You know that you're not supposed to be dishonest when declaring bankruptcy, but it's tempting. You don't want to lose certain assets. Wouldn't it be easy not to report that you own them in the first place?

What you should know is that you're not just breaking the rules by willfully concealing assets. You're breaking the law. Never do this under any circumstances.

For example, in 2017, the Internal Revenue Service (IRS) discovered that a man and his wife had committed bankruptcy fraud in 2013. They had used Chapter 7 bankruptcy, which means that assets were liquidated to pay off some of the debt. As part of the process, they needed to tell the IRS about all of the assets that they controlled, but they neglected to do so. Some of the assets that were left out were huge: Real estate, boats and a vehicle.

They had been involved in other things, including personal injury fraud and tax evasion, so the sentence was not entirely based on the bankruptcy fraud, but it's worth noting that the man wound up with four years in jail. After he gets out, he'll have to be supervised for three more years.
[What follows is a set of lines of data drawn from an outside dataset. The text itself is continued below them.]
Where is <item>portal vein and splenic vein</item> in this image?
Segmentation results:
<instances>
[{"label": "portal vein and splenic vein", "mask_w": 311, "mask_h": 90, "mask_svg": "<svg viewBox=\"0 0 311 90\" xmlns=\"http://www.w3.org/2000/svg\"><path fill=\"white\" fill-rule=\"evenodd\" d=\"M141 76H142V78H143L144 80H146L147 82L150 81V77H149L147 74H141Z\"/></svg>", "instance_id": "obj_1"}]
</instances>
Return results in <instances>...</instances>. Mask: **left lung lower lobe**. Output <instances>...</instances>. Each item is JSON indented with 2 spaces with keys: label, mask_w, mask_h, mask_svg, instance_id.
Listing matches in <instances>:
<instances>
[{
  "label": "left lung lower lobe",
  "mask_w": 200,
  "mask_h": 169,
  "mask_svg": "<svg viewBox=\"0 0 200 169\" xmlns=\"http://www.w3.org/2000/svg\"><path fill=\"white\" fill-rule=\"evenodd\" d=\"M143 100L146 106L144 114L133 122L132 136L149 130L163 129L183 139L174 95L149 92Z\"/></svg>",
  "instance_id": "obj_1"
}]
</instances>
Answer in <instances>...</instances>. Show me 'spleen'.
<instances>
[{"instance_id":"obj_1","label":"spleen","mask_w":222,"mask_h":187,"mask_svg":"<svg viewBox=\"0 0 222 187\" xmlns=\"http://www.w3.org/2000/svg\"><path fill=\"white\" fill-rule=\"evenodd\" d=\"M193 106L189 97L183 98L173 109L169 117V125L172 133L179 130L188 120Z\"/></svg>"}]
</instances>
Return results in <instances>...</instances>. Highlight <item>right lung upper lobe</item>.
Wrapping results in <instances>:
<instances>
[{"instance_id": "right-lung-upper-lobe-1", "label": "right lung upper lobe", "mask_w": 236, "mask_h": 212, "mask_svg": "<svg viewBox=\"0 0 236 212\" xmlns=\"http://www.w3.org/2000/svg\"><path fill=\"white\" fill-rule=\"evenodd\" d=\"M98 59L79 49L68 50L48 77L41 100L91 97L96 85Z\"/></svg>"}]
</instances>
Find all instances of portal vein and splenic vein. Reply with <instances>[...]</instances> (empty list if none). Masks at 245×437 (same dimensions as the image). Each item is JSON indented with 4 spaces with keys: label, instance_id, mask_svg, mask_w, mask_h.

Again, there were multiple crimes there, so don't assume all fraud cases carry that type of sentence. However, make sure that you do understand the seriousness of following the proper procedures and being honest when declaring bankruptcy. Lying to the court isn't just bending the rules a little bit; it's illegal. Be sure you know what steps to take and how to provide all of the right information about your assets.